Effect of CD147 monoclonal antibody on paclitaxel resistance in HCE1 multicellular spheroids
10.3969/j.issn.1672-7347.2011.03.002
- VernacularTitle:CD147单克隆抗体对HCE1多细胞球体紫杉醇耐药的影响
- Author:
Yun HU
;
Yilin WU
- Publication Type:Journal Article
- Keywords:
cervical cancer;
multicellular spheroids;
CD147;
P-glycoprotein;
paclitaxel
- From:
Journal of Central South University(Medical Sciences)
2011;36(3):192-202
- CountryChina
- Language:Chinese
-
Abstract:
Objective To investigate the effect of CD147 monoclonal antibody (mAb) on the natural resistance to paclitaxel (TAX) in the human cervical cancer line (HCE1) multicellular spheroid (HCE1/MCS) model and if CD147 mAb can reverse the HCE1/MCS resistance to TAX. Methods HCE1/MCS was obtained by liquid overlay and rotating technique.
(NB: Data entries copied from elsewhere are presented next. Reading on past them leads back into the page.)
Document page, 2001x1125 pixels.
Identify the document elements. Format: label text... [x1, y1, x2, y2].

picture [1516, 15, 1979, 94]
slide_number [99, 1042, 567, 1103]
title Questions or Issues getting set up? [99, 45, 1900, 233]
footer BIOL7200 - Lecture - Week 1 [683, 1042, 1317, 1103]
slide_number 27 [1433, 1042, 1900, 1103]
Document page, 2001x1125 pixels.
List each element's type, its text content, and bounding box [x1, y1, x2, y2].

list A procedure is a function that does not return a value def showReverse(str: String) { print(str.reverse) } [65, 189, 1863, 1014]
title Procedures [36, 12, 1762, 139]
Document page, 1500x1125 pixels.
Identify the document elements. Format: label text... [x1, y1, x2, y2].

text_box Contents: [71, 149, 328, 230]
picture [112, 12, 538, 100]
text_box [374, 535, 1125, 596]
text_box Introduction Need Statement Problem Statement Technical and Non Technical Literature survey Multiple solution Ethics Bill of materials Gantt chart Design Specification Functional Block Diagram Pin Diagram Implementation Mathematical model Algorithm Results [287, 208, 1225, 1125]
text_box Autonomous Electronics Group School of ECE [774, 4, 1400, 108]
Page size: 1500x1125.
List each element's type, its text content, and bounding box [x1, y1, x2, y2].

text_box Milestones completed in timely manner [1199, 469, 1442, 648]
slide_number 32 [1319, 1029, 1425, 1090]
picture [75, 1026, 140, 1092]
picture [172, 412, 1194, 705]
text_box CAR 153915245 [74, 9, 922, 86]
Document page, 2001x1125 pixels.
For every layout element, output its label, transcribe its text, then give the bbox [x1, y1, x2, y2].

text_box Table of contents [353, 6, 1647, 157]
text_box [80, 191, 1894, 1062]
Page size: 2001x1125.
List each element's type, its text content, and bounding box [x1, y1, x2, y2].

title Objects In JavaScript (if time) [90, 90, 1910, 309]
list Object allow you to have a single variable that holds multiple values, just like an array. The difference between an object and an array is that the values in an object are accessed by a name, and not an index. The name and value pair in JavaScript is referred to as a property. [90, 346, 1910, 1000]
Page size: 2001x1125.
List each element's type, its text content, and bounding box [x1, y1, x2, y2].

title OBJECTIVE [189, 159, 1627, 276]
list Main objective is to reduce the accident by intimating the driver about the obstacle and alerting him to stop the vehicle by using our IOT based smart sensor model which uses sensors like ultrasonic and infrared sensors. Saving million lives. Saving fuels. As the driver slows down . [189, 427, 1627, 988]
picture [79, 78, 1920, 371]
HCE1/MCS morphological changes were observed before or after the interference of CD147 mAb. The effects of TAX on HCE1/MCS (including inhibition ratio, IC50 and index of multicellular resistance) before or after CD147 mAb treatment were determined by the method of WST-1 and the inhibition ratio curve was mapped. Cell cycle and apoptosis were detected by flow cytometer (FCM). The expression of CD147 and P-gp of both HCE1/MC and HCE1/MCS was detected by immunocytochemistry. Results HCE1/MCS was established successfully. CD147 mAb could inhibit HCE1/MCS from forming spheroids. CD147 mAb could enhance the sensitivity of HCE1/MCS to TAX. IC50 in different concentrations of CD147 mAb (5,10,20 μg/mL) HCE1/MCS group were (40.31±3.73), (32.43±1.56), and (30.69±1.01) μg/mL. CD147 mAb resulted in G1/G0 arrest in HCE1/MCS. CD147 mAb of low concentrations (0-10 μg/mL) caused a dose-dependent inhibition of HCE1/MCS (P<0.05). Combined with TAX, CD147 mAb could also induce HCE1/MCS cell cycle arrest in both G1/S and G2/M stage. The expression of CD147 and P-gp was consistent in HCE1/MCS groups. Conclusion CD147 plays an important role in muliticellular resistance of cervical cancer and inhibition of CD147 can synergistically reverse the multicellular drug resistance (MCR) in cervical cancer. The MCR of HCE1/MCS mediated by CD147 is related to P-gp.